Jakarta – Direktorat Jenderal Administrasi Hukum Umum (Ditjen AHU) mendorong DPR RI untuk segera meratifikasi Perjanjian Ekstradisi antara Republik Indonesia dan Federasi Rusia. Hal ini disampaikan Direktur Jenderal Administrasi Hukum Umum (Dirjen AHU), Widodo, dalam Rapat Dengar Pendapat dengan Komisi III DPR RI, Senin (25/8/2025).
Widodo menegaskan, perjanjian yang ditandatangani pada 31 Maret 2023 di Bali oleh Menteri Hukum dan HAM Yasonna H. Laoly serta Menteri Kehakiman Rusia, Konstantin Chuychenko, merupakan langkah strategis memperkuat kerja sama hukum kedua negara.
“Perjanjian ini akan menjadi fondasi bagi penegakan hukum antar negara dan menjadi salah satu tonggak penting hubungan diplomatik Indonesia–Rusia yang telah terjalin selama 75 tahun,” ujar Widodo.
Latar belakang perjanjian ini, menurut Widodo, antara lain karena maraknya tindak pidana lintas negara seperti kejahatan siber, narkotika, korupsi, dan pencucian uang. Dengan mobilitas manusia yang semakin tinggi, pelaku kejahatan kerap melarikan diri ke luar negeri untuk menghindari proses hukum.
Sebagai bentuk implementasi awal, Pemerintah Indonesia pada 10 Juli 2025 telah menyerahkan Alexander Vladimirovich Zverev, warga negara Rusia yang menjadi tersangka pelanggaran hukum di negaranya.

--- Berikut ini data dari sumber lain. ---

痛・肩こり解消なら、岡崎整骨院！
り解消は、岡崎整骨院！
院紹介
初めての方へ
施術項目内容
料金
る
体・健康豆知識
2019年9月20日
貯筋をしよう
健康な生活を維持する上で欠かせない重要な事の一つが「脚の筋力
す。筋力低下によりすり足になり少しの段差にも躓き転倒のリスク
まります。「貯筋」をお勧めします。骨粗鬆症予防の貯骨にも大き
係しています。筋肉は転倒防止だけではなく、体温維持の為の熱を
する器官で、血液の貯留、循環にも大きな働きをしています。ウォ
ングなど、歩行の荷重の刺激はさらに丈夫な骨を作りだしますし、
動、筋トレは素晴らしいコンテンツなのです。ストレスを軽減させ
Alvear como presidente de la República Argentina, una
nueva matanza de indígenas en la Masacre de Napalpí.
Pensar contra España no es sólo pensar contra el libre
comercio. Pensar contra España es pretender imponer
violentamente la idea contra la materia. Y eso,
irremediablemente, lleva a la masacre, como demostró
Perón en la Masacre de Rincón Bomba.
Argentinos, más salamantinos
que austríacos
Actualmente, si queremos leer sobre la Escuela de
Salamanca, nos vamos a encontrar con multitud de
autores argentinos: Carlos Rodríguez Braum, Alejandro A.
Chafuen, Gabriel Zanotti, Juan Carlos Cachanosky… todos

“Meskipun perjanjian masih dalam proses ratifikasi, langkah ini menunjukkan komitmen Indonesia dan Rusia dalam memperkuat kerja sama penegakan hukum lintas batas dengan tetap menjunjung prinsip resiprositas, kehati-hatian, dan penghormatan terhadap hak asasi,” lanjut Widodo.
Federasi Rusia sendiri telah meratifikasi perjanjian tersebut melalui Undang-undang Federal No. 512-FZ pada 2 November 2023 yang ditandatangani Presiden Vladimir Putin. Karena itu, Widodo berharap DPR RI segera memberikan persetujuan agar instrumen ratifikasi bisa disampaikan melalui jalur diplomatik, sehingga perjanjian berlaku efektif.
Hingga saat ini, Indonesia telah memiliki 13 perjanjian ekstradisi dengan berbagai negara, namun perjanjian dengan Rusia menjadi yang pertama di kawasan Eropa.
“Perjanjian ini sangat penting karena memperluas jejaring kerja sama hukum internasional Indonesia dan memperkuat posisi kita dalam menghadapi kejahatan transnasional,” pungkas Widodo.